A New York lower court has denied a “feeder” hedge fund’s motion to vacate an arbitration award issued by a majority of an American Arbitration Association panel in connection with an investor’s claim against the fund for losses related to the Madoff Ponzi scheme. In Wiederhorn v. Merkin (601265/2010), New York Supreme Court, New York County, instead confirmed the $1.5 million award in favor of the investor, Noel Wiederhorn, and against J. Ezra Merkin’s hedge fund, Ascot Partners, which delegated management of the assets in the fund to Ponzi-man extraordinaire, Bernard Madoff. Wiederhorn had argued at the arbitration hearing that the feeder fund failed to disclose Madoff’s exclusive role in management of the invested funds, and thus should reimburse Wiederhorn for his losses. (In case you skipped all of 2009, Madoff has pled guilty to securities fraud and is serving a 150-year sentence in federal prison.)
A two-arbitrator majority of the panel wrote a 23-page opinion explaining its award. That opinion was authored by Chairperson David Robbins, a well-known voice in securities arbitration. As a result, the court had a clear roadmap into the factual and legal basis of the panel’s award. The court took pains to acknowledge that the Majority applied principles of equity in reaching its decision, and that arbitrators are free to use their equitable powers to achieve a just result.

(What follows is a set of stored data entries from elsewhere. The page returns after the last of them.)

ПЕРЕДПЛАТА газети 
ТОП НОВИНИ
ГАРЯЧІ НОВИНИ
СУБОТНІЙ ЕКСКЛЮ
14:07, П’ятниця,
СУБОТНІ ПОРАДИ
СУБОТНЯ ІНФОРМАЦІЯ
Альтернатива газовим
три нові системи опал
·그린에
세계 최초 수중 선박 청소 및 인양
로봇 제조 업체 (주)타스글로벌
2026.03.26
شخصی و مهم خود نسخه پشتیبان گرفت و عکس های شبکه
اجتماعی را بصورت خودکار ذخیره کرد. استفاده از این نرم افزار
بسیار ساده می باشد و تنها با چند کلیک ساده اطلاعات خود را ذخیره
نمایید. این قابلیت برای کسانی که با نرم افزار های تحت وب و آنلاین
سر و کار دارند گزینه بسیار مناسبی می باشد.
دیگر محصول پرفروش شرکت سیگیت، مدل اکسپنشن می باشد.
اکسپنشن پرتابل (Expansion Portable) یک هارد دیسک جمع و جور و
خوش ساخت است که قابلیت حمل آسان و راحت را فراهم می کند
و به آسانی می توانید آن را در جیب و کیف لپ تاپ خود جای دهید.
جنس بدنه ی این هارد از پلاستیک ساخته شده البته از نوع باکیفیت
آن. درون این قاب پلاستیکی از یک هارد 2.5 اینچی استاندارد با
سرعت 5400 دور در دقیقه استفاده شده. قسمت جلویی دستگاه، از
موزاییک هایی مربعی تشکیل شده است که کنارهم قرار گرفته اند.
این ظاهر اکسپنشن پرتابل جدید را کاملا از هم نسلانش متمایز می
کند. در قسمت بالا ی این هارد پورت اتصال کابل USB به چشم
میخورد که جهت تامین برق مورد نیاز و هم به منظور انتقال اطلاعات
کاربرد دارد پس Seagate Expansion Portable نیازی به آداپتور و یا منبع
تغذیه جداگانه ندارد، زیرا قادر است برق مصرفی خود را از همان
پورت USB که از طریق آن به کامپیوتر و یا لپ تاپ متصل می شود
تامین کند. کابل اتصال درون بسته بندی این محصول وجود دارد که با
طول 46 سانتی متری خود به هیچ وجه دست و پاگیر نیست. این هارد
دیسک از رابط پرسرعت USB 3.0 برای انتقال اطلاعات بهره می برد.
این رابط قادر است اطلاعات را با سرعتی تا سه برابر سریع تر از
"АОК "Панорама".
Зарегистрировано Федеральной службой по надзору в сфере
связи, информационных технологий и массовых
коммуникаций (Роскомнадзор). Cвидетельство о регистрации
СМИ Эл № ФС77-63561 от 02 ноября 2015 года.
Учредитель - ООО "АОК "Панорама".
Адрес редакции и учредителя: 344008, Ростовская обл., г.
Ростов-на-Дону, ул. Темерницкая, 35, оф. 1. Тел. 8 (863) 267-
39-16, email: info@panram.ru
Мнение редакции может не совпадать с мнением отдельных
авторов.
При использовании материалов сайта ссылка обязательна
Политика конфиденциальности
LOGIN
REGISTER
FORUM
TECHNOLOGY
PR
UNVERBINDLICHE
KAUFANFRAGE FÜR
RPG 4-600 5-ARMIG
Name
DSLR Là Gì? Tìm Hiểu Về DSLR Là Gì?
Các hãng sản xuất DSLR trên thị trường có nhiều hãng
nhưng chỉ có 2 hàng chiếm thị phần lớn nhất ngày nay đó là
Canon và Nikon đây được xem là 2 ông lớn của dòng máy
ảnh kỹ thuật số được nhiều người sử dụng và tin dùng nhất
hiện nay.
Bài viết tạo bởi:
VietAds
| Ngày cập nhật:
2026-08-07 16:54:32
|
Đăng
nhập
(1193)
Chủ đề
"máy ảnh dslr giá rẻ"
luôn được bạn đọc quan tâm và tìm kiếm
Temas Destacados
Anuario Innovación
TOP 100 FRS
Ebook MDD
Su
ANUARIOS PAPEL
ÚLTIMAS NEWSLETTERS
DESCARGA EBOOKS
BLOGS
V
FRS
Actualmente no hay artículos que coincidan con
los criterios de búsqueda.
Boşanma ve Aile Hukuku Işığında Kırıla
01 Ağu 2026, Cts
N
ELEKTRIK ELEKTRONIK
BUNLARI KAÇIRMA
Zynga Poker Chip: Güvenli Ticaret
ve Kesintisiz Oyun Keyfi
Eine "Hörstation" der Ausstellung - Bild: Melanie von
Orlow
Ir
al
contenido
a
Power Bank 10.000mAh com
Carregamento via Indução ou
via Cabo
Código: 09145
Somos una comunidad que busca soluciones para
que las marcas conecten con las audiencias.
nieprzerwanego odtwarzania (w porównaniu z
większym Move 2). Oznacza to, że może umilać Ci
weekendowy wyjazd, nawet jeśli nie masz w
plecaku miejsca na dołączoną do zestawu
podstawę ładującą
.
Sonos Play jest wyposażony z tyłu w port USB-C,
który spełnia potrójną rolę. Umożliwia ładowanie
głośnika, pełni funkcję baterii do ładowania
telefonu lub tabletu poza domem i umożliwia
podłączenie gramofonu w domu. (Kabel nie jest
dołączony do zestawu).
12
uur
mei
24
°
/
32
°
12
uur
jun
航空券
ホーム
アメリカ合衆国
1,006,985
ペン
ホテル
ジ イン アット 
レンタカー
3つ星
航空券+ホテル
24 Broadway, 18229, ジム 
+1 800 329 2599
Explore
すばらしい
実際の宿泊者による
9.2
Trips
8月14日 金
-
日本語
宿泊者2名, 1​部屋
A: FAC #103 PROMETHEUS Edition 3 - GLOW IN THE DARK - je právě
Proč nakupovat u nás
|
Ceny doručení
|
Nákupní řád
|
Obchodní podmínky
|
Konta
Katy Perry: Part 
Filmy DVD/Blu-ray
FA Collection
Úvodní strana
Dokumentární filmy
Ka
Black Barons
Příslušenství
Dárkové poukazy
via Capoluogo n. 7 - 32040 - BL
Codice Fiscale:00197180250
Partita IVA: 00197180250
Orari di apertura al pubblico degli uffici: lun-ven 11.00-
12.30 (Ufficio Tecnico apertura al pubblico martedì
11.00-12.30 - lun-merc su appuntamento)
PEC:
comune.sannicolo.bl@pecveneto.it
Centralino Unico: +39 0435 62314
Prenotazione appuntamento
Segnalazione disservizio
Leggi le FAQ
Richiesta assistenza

In addition, the court found that the Majority did not manifestly disregard the law (query whether a state court should apply state law grounds or FAA grounds for a motion to vacate) by refusing to recognize the Martin Act preemption doctrine, since there is a split among the Departments of the Appellate Division in New York as to the doctrine’s applicability. The First Department has held that the Martin Act, New York State’s securities statute that does not provide a private right of action to aggrieved parties, preempts common law causes of action arising out of securities transactions, whereas the Second and Fourth Departments have disagreed. Thus, there is no “well-settled” principle of law for the panel to disregard.
I predict that other investors in Madoff feeder funds will press arbitration claims to shift responsibility for Madoff-related losses to those feeder funds, whose principals may still have substantial assets. If this court confirmation is any indication, arbitrators will feel free to apply equitable principles to force those with some assets left to pay restitution to investors whose life savings were decimated by Madoff.